> [DOCUMENT EXCERPT]:

--- --- ---

If, in addition to looking whether things get modified, you look at what values they take and how they get modified, you likely can spot things such as the score (it’s a fairly safe bet that is stored as a multi-byte number in contiguous memory, either as BCD or binary) or number of lives left (gets decreased during gameplay)

On current hardware, you probably can also add code that hunts for correlations between what happens on screen and what’s in memory. Those might help you to find a correlation between a memory location and the flight height of the chopper, for example.

It likely also is possible to detect, say, the code for shooting by frequently sampling the program counter, comparing a set of samples from flying around without ever shooting with one of flying around while shooting constantly.

Given today’s powerful hardware, there’s a lot of automaton that can be done on this.

I can even envision using modern AI (“there’s a helicopter on screen. What memory locations seem to store its height and orientation?”) for reverse engineering 8-bit games.


Tom7 implemented some of this with his Learnfun and Playfun (https://www.youtube.com/watch?v=xOCurBYI_gY) - It looks for lexicographical changes to bytes in memory (i.e., one byte seems to almost always increase, and then when it suddenly decrements, a neighboring byte is incremented) as a way of calculating memory location for increasing values (score, x-position), and similarly detects bytes that generally seem to decrease (lives).

It then tries to play the game, choosing inputs that increase the values that should be increasing (move right, gain lives), or tries not to decrease the values that are decreasing (don't die).


This refers to the 1982 Apple II original version of Choplifter [0], not to the 1985 Sega arcade port [1]. Hence I couldn't at first understand claims like "There’s only one level, only three enemies, and you can play it to completion in a few minutes."; the 1985 version has much more.

[0]: https://en.wikipedia.org/wiki/Choplifter [1]: https://www.arcade-museum.com/Videogame/choplifter


(the 1985 Sega arcade port is the one you'll find on all the ROM sites. It's much better.)


I remember seeing choplifter in action at a nearby computer store. The salesman showed us the game while demoing an Apple ][ then boasted over the fact that he could also just switch the TV serving as a monitor over to a broadcast channel to watch soap operas.


Choplifter, not to be confused with Rescue Raiders[1,2], except in my memory, along with its cheat code: zippybobbypin (turns out it was actually zippy or bobbypin depending upon which cracked copy you had)[3].

Speaking of games which load fully into memory, there was a peripheral card called the Wildcard[4] which would snapshot memory to disk, making it trivial to make "backup" copies of such games. A handful of in-memory games would thus check periodically that the original disk was still present.

[1]: https://en.wikipedia.org/wiki/Rescue_Raiders

[2]: https://www.youtube.com/watch?v=F8_XsRYTO-0

[3]: https://groups.google.com/g/comp.emulators.apple2/c/JwoKZKYQ...

[4]: http://retro.co.za/ccc/apple2/Wildcard/


Rescue Raiders was next level.

It needs to be on iOS, but in the meantime, for the web:

https://armor-alley.net


I'm sad that Rescue Raiders doesn't get the credit it deserves. I'm not going to argue that it's the original Real Time Strategy game because people are vehement that it's NOT an RTS. But I think it is and it's amazing that it came out in 1984.

--- --- ---

> [GIVEN INFORMATION]:
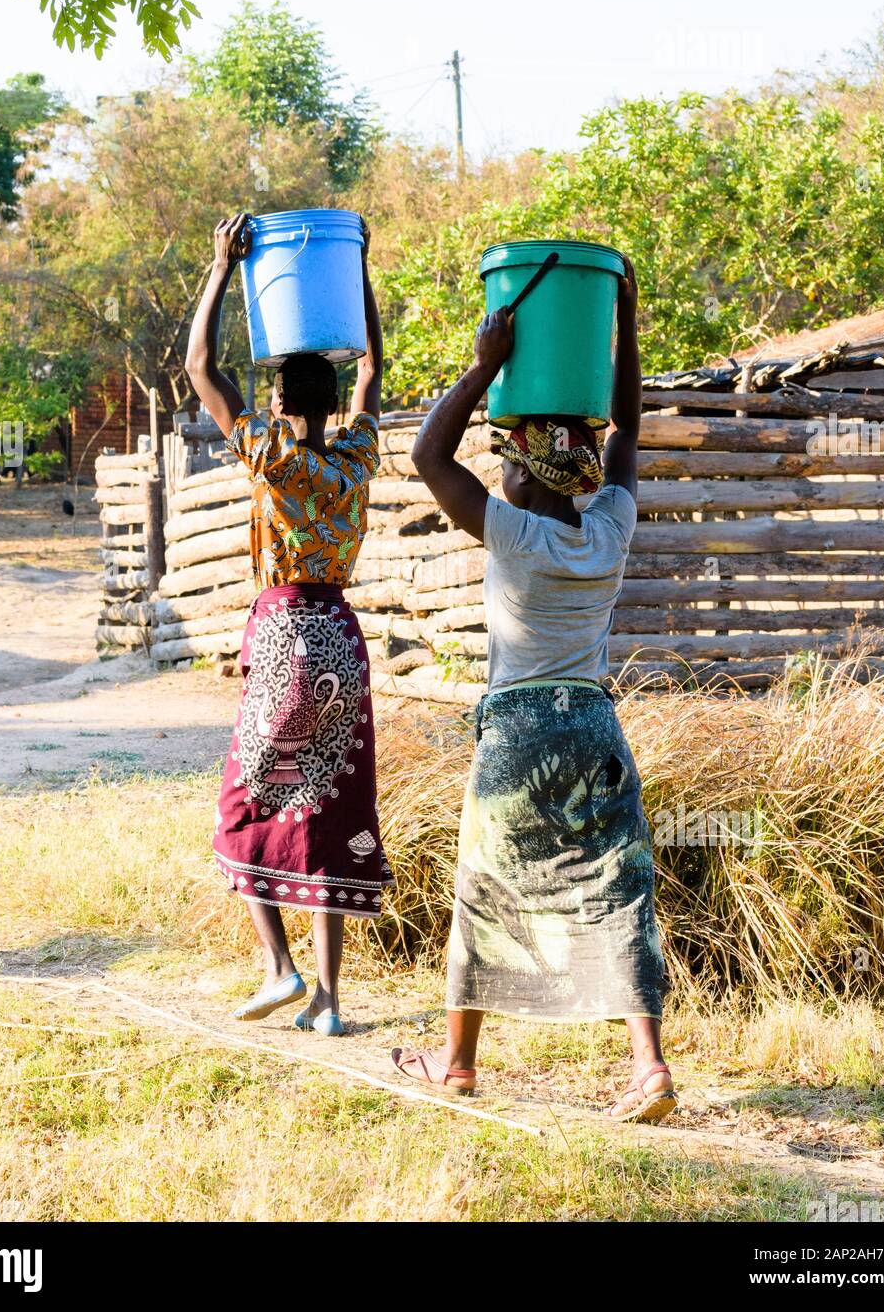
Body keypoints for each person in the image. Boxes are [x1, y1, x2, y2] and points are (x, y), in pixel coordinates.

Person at [392, 258, 675, 1122]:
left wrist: (483, 365)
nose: (501, 470)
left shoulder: (509, 534)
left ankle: (457, 1062)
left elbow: (424, 454)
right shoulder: (609, 528)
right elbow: (625, 428)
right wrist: (623, 318)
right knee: (619, 888)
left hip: (516, 735)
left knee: (485, 888)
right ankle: (649, 1068)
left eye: (510, 460)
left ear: (528, 479)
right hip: (592, 726)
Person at [184, 211, 391, 1038]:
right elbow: (377, 363)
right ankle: (330, 1001)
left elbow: (200, 365)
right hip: (341, 634)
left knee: (250, 801)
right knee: (327, 804)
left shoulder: (271, 452)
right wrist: (359, 269)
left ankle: (278, 969)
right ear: (337, 401)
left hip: (281, 637)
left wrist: (223, 268)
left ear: (277, 399)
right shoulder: (356, 454)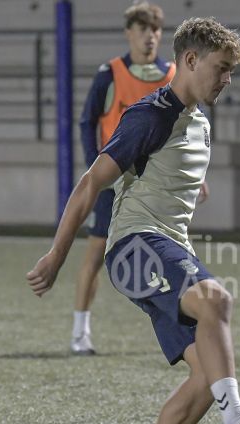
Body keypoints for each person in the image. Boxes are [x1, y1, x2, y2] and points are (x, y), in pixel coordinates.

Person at [27, 17, 240, 424]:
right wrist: (57, 254)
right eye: (222, 68)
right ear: (190, 60)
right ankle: (236, 421)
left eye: (232, 71)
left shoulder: (198, 120)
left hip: (166, 246)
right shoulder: (150, 115)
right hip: (135, 245)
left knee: (203, 376)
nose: (227, 79)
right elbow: (91, 182)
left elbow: (171, 173)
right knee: (215, 299)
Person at [71, 1, 177, 355]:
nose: (150, 37)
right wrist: (96, 167)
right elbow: (87, 121)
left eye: (156, 30)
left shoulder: (173, 75)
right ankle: (80, 331)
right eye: (143, 29)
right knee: (96, 254)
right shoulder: (110, 74)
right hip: (114, 182)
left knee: (169, 255)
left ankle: (176, 327)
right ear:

--- --- ---

> [ACTIVITY]:
Pick up the discussion of Choplifter and other early Apple II games where it leaves off, starting right after its last sentence.

> [ANSWER TO THE EXERCISE]:
I m a bit surprised by TFA: most C64 games, by very far, would also run entirely in memory. Some would load mid-game or even use several disks (like Ultima) but these were the exception.


I don't understand your surprise, because TFA says the same thing about C64 games:

"However the Apple II disk drive is very fast, so unlike the Commodore 64, single-load games went away quickly. C64 games did a lot of work to stay single-load since the C64 drive is so slow, but on the Apple II, running back to the disk to load your title screen, menu system, or new levels was no big deal."


That was out of necessity. The C=64 floppy drive was so painfully slow that using it for gameplay without causing stalls would be close to impossible. The few games that tried (there was an Elvira RPG for example) were plagued by long loading screens. The C=64 was also gifted with a higher than average amount of RAM for the era, making it practical to fit entire games in memory.


The article says "C64 games did a lot of work to stay single-load since the C64 drive is so slow" - what are you surprised by, since you seem to be in agreement?


So I knew Quinn did machining stuff to make model railroads and whatnot. I was not aware she also did software engineering



> Choplifter was written by Dan Gorlin in 1982, and published by Brøderbund. That date, 1982, is especially noteworthy. The game came out just a few years after the original Apple II did, and it remained one of the best games on the platform for sixteen years.

> However in terms of pure fun, Choplifter remained hard to beat for sixteen years...

I want to know what happened in 1998 that made Choplifter stop being one of the best Apple II games.


Probably refers to the Apple II having a sixteen year production run but since Choplifter came out five years after the computer did, it's at best a clumsy statement.


Loved this game on the Sega Master System. It was so addictive but frustrating at times.


I remember it on Atari 2600 more than Sega myself. All the same it was definitely a very fun game at the time.


Ah! I can definitely relate to that ;-) Still can hear the rescue sound of people entering the chopper !!!


bleep.


Quinn's machining videos are also a joy to watch: https://m.youtube.com/@Blondihacks/videos


Semi related, but far later is the work that Crash Bandicoot took in order to work well with CD based loading, they optimized the disk positions of content, etc in order to make it look seamless.


Would this have been written in C, asm, or something else? I suppose with Atari & Mac II both being Motorola processors the assembly would have been a direct lift except for any Apple-specific UI.

My favorite part of the story was the latent assertions looking for the bug. Any new code I write is peppered with these, though only active in debug builds. I've never learned to enjoy stepping through a debugger.


Most of the classic games from this era were written in 6502 assembly language. There were a number of popular macro assemblers available, C compilers were a bit more exotic. Given that the entire executable fit in 48K, there was no runtime library here.

There's an urban legend that Nasir Gebelli wrote his most popular games with the tiny mini-assembler in the Apple ][ ROM, opcode by opcode.


Not an urban legend, he confirmed it in an interview with John Romero (great interview BTW: https://www.youtube.com/watch?v=S3EmtTpoEa8 )


Some notable exceptions I'm aware of...

Ultima I was written in Applesoft BASIC with portions in assembly.

https://en.wikipedia.org/wiki/Ultima_I:_The_First_Age_of_Dar...

Wizardry was written in Apple Pascal.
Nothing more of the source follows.